Sejak kecil ia dan kedua saudaranya, Tamim dan Ahmad, di didik oleh ayahnya
dalam bidang agama; ilmu nahwu, fiqh dan tafsir. Selain itu ia juga belajar
dari Haji Sabal, ulama terkenal saat itu, dan dari Raden Haji Yusuf di
Purwakarta Jawa Barat. Kemudian ia pergi ke Mekkah untuk menunaikan ibadah haji
dan menetap disana kurang lebih tiga tahun. Di Mekkah ia belajar Sayid Abmad bi
Sayid Abdurrahman An-Nawawi, Sayid Ahmad Dimyati dan Sayid Ahmad Zaini Dahlan.
Sedangkan di Madinah ia berguru kepada Syaikh Muhammad Khatib Sambas
Al-Hambali. Selain itu ia juga mempunyai guru utama dari Mesir.
Pada tahun 1833 beliau kembali ke Banten.
Dengan bekal pengetahuan agamanya ia banyak terlibat proses belajar mengajar
dengan para pemuda di wilayahnya yang tertarik denga kepandaiannya.. tetapi
ternyata beliau tidak betah tinggal di kampung halamannya.

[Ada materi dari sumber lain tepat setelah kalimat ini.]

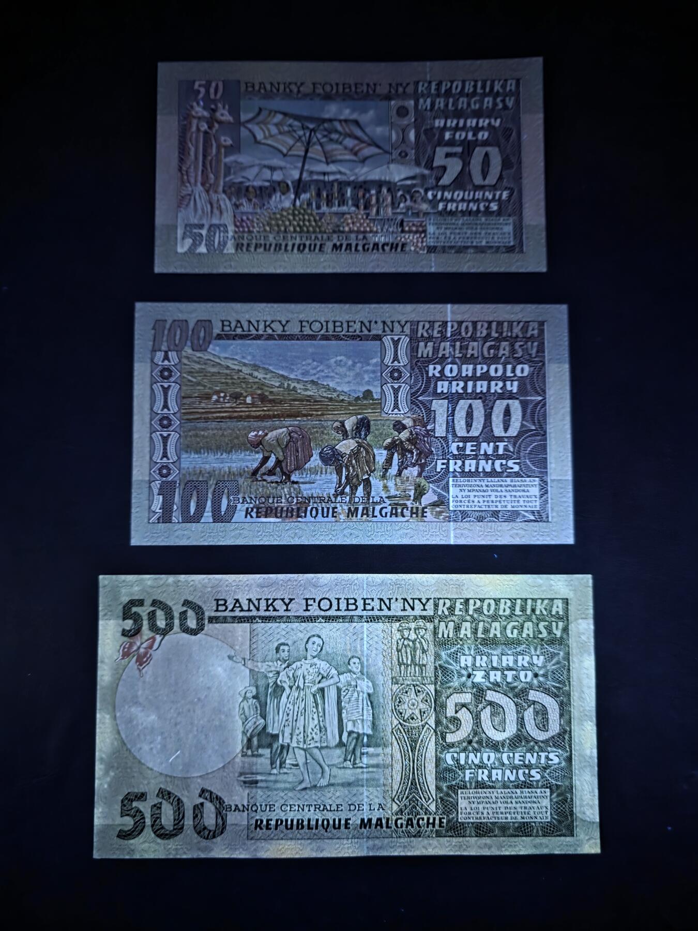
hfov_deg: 58.9
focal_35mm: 23
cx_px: 349
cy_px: 466
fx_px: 618
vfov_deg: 73.9
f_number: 1.7
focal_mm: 6.3
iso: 2500
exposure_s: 1/17.2
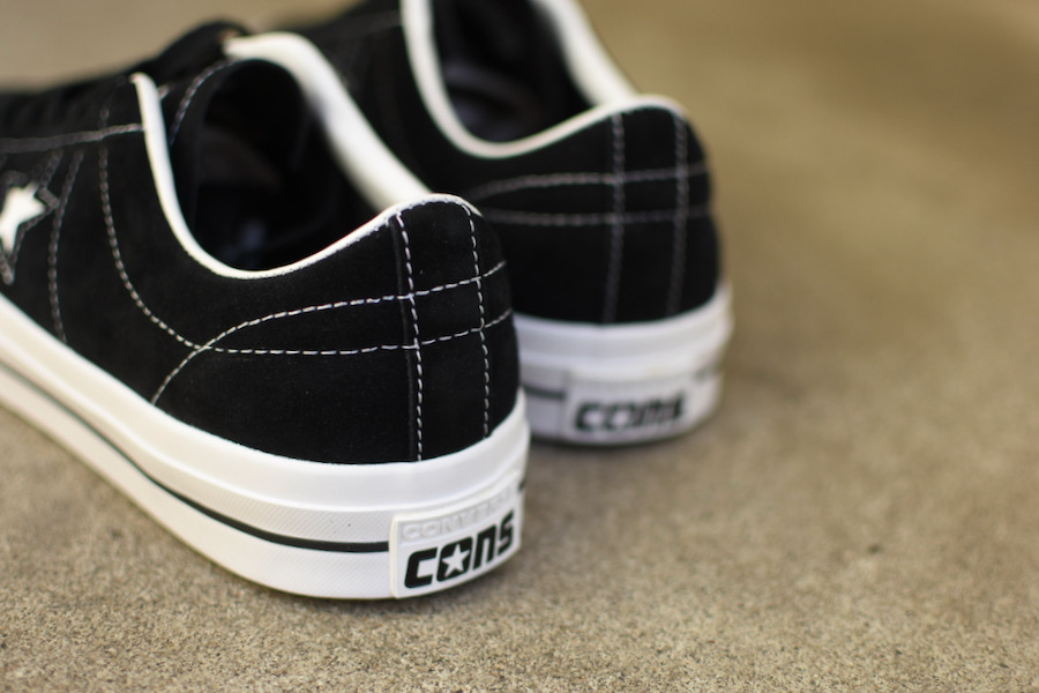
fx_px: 1515
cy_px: 346
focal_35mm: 52
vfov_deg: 25.8
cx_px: 520
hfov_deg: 37.9
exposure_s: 1/1000
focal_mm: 35
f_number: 1.8
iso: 200
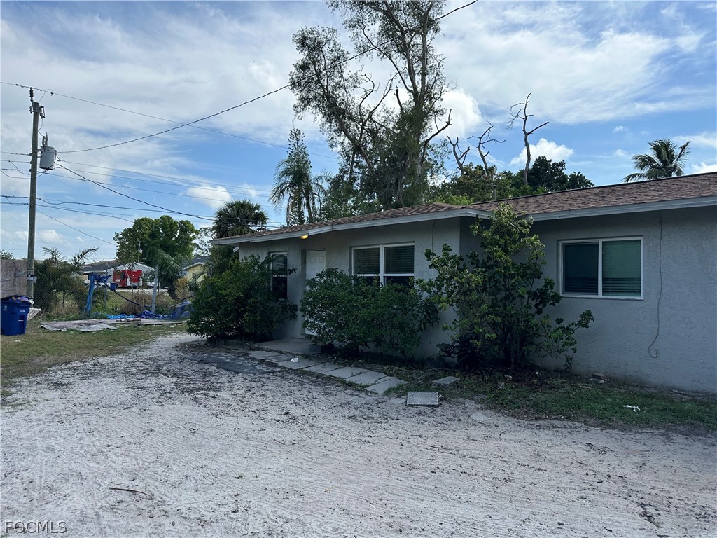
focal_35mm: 24
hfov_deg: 71.6
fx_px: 497
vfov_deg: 56.8
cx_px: 358
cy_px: 269
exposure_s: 1/4762
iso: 80
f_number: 1.78
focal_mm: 6.86
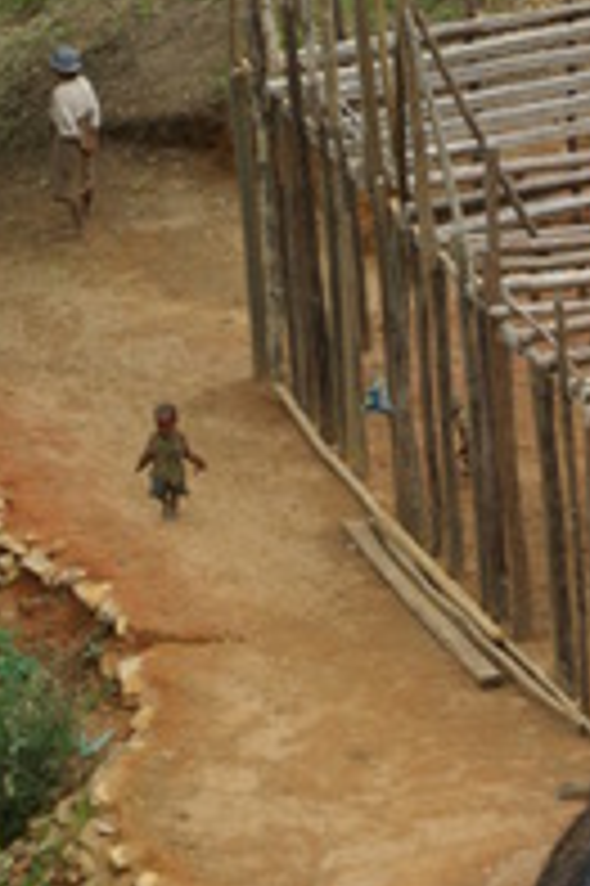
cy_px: 261
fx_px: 12411
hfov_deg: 2.7
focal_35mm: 504
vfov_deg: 4.1
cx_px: 482
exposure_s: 1/250
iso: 100
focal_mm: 138
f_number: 6.7
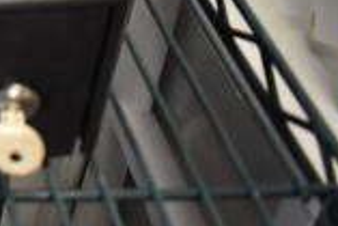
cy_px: -192
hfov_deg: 16.1
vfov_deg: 12.0
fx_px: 987
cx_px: -293
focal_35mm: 105
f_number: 3.5
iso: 2800
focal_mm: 18
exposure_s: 1/125
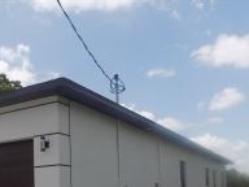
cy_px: 192
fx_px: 345
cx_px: 74
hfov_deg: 39.0
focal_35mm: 48
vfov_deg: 28.2
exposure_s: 1/1000
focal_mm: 4
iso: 80
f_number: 3.1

Karena itu pada
tahun 1855 ia berangkat ke Haramain dan menetap disana hingga beliau wafat pada
tahun 1897 M/1314 H.
E. Wali
Songo
Dalam sejarah penyebaran Islam di
Indonesia, khususnya di pulau Jawa terdapat sembilan orang ulama yang memiliki
peran sangat besar. Mereka dikenal dengan sebutan wali songo.
Para wali ini umumnya tinggal di pantai
utara Jawa sejak dari abad ke-15 hingga pertengahan abad ke-16. Para wali
menyebarkan Islam di Jawa di tiga wilayah penting, yaitu; Surabaya, Gresik dan
Lamongan (Jawa Timur), Demak, Kudus dan Muria (Jawa Tengah), serta di Cirebon
Jawa Barat. Wali Songo adalah para ulama yang menjadi pembaru masyarakat pada
masanya. Mereka mengenalkan berbagai bentuk peradaban baru seperti, kesehatan,
bercocok tanam, niaga, kebudayaan, kesenian, kemasyarakatan hingga
pemerintahan.
Adapun wali-wali tersebut yaitu; Maulana
Malik Ibrahim, Sunan Ampel, Sunan Giri, Sunan Bonang, Sunan Kalijaga, Sunan
Gunung Jati, Sunan Drajat, Sunan Kudus dan Sunan Muria.